Antes de seguir quiero aclarar que no sé quiénes son ni soy amiga de ellos (sé que puede haber gente malintencionada que así lo piense) pero quiero confesarles que ¡¡ME ENAMORÉ!!, me enamoré de ellos, más que del tema musical me enamoré de su actitud, de su alegría, de un no sé qué contagioso que me hizo saltar. Sé que era una bar pero ellos me transportaron a un megaconcierto divertido. Era un grupo de amigos que se divertía tema a tema, esa noche me hizo borrar la imagen aburrida de los otros 6 grupos que vi en mi estancia en Lima. Era una mezcla de rock, ska y reggae que no se ve mucho por estos lares, y hubo varios temas de los Fabulosos Cadillacs, algo de cumbia-rock, Autenticos Decadentes, Turf, Pericos y hasta Enanitos Verdes. Ellos me hicieron sonreír y ver que acá en Lima hay buena música y grupos que te pueden animar una noche.
La onda fue in crescendo, me dieron más ganas de tomar y la alegría siguió desbordándome. No quiero exagerar, pero estuve extasiada, ese grupo de desconocidos me estaba dando una lección. Pese a no ser unos virtuosos y a cometer muchos errores, contagiaban y entusiasmaban. Lima me hizo sonreír y me hizo saber que aún hay grupos de amigos que se juntan solo para divertirse y esa diversión la trasladan al público, especialmente el percusionista y el bajista. ¡¡¡NO PARABAN DE SALTAR!!! y sonreír (un beso para los dos, ojalá lean esto).

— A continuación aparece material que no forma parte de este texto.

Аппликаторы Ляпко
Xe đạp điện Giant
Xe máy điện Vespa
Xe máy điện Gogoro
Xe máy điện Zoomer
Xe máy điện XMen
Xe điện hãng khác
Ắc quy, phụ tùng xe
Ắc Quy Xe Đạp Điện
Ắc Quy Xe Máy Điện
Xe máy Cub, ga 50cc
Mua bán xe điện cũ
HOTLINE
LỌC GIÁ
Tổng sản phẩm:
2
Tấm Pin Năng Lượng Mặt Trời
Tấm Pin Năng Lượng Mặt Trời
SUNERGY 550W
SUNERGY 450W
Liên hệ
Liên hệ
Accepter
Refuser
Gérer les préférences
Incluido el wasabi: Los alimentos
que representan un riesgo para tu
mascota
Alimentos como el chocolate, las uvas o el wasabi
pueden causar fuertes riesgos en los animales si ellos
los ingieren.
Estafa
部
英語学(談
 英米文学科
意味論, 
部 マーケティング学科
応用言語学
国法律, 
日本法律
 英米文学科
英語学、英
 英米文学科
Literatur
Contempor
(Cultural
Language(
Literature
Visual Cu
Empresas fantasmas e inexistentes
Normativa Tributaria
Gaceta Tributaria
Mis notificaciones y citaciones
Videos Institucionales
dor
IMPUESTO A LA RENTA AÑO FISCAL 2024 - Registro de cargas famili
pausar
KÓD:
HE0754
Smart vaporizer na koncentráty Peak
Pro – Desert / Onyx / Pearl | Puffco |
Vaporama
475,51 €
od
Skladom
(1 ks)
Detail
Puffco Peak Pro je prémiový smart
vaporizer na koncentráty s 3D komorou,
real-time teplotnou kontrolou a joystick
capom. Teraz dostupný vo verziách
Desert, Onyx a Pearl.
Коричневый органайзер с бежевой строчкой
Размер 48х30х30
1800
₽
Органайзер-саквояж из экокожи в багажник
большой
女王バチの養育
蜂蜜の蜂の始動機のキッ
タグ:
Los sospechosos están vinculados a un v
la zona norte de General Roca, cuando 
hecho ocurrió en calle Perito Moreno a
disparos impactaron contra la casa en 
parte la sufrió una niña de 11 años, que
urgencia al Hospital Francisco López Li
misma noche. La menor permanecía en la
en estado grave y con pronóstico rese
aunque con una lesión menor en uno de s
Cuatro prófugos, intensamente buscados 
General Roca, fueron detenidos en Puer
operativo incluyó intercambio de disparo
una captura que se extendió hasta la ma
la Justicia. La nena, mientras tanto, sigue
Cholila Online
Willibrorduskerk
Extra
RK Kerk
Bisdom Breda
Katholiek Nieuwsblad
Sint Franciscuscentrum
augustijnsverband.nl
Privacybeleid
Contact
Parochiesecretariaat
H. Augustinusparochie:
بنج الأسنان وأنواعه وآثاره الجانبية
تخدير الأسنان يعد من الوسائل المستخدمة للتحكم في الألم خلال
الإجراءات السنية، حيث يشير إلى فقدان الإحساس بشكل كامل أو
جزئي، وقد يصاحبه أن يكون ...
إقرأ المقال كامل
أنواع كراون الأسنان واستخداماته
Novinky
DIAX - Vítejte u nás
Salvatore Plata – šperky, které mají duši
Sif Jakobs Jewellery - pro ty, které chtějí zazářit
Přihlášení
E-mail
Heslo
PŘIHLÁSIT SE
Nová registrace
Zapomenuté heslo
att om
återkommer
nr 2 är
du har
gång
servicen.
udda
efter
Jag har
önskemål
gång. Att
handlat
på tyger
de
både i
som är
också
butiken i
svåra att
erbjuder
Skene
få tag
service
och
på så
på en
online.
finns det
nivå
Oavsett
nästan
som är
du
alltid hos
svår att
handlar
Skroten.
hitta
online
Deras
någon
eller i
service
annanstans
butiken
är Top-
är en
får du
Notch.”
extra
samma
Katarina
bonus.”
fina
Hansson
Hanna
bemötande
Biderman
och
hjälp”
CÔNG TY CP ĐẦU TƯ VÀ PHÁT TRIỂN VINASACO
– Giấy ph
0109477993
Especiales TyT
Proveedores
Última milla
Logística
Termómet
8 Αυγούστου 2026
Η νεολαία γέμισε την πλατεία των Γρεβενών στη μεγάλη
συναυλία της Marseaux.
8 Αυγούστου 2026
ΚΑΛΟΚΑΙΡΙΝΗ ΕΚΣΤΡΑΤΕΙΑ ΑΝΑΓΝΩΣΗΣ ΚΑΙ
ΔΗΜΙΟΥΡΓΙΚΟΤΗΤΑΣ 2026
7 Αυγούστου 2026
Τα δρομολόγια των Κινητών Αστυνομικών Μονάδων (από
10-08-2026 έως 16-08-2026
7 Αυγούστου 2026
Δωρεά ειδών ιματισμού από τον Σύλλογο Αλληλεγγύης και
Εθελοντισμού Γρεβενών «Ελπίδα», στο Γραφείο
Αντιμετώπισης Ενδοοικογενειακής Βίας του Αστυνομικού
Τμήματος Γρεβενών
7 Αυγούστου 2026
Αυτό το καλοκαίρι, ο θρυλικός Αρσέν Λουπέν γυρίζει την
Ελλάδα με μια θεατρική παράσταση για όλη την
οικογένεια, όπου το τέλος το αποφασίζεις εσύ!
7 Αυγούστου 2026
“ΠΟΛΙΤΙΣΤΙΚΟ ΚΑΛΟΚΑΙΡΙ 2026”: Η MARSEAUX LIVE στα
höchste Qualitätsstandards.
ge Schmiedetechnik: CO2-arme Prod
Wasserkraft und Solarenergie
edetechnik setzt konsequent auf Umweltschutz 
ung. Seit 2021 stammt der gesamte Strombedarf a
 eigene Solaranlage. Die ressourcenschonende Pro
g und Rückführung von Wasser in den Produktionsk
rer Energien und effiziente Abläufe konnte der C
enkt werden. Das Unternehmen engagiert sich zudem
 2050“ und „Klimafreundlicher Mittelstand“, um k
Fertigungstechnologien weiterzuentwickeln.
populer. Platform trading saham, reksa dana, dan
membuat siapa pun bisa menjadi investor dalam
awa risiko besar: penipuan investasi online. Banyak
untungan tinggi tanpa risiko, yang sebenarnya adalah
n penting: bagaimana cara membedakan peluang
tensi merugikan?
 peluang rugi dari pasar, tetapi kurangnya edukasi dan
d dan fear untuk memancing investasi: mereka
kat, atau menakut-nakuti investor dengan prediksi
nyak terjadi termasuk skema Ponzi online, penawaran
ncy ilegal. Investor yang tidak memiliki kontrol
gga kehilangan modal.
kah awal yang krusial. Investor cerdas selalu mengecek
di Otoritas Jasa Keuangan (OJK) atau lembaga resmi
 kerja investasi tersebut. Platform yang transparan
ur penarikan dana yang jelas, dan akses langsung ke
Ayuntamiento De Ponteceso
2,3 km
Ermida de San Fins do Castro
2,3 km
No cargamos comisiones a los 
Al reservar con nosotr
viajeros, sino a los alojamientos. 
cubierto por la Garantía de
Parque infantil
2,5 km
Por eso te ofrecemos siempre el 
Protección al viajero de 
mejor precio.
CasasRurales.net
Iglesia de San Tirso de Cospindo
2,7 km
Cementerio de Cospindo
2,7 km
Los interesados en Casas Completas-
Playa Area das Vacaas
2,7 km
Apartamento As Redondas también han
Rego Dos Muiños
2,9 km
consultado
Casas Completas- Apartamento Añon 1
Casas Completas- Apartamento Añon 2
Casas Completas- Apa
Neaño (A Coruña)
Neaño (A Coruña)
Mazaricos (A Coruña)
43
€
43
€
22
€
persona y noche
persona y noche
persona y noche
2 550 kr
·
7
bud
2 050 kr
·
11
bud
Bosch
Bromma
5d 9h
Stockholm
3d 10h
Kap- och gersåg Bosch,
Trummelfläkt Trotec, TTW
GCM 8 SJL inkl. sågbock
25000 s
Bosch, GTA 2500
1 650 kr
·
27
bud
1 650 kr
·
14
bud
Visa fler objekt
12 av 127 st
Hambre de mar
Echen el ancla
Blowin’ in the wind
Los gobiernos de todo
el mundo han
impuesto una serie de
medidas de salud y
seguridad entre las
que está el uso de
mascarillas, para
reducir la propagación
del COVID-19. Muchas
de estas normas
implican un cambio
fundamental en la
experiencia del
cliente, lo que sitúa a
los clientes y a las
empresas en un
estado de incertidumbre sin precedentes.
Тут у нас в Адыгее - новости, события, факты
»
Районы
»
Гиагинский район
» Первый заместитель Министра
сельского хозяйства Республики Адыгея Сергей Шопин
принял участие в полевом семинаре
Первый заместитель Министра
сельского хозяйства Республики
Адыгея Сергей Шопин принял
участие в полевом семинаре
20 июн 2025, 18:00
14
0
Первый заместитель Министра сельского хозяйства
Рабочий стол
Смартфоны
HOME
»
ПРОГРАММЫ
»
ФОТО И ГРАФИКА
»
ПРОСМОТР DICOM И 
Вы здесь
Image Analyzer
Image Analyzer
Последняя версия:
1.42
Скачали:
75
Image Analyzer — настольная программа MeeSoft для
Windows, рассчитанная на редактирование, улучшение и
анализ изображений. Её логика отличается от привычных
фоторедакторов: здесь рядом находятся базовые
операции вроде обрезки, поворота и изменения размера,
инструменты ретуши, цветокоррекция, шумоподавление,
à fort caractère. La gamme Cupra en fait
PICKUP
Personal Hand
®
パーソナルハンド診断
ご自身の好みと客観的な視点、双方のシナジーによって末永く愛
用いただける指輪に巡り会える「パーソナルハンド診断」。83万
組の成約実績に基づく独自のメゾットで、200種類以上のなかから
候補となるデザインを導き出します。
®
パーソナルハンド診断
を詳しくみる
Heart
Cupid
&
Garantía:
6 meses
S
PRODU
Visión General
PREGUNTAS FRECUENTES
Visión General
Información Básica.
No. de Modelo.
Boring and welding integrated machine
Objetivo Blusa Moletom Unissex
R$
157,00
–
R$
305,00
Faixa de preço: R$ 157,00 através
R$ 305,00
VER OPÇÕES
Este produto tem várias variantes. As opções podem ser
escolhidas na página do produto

Esta breve historia está dedicada a todos esos chicos que se paran en un escenario con la única consigna de divertirse, no de ganar plata ni fama. Creo que como ellos hay miles en Lima pero aún les falta ese animo y ese apoyo para pararse en el escenario. Como les comenté, me hubiera gustado encontrar más grupos como ellos y no tanto grupito que se encasilla en una onda más rockera y con mucha copia a grupos gringos (que también tienen sus seguidores pero no es mi onda). Tal vez fui a los sitios incorrectos, pero la casualidad me llevó a conocer a estos 6 pibes que tal vez en la única presentación de sus vidas (ojalá sean más) revivieron la onda ska-rock-diversión que a muchos nos gusta (no todas somos rockers).
Me olvidaba de un pequeño gran detalle, lo único que sé de ese grupo es que se llama La Esquina. Y desde ahora les digo: Ya tienen una fan. Me regreso a Montevideo muy contenta.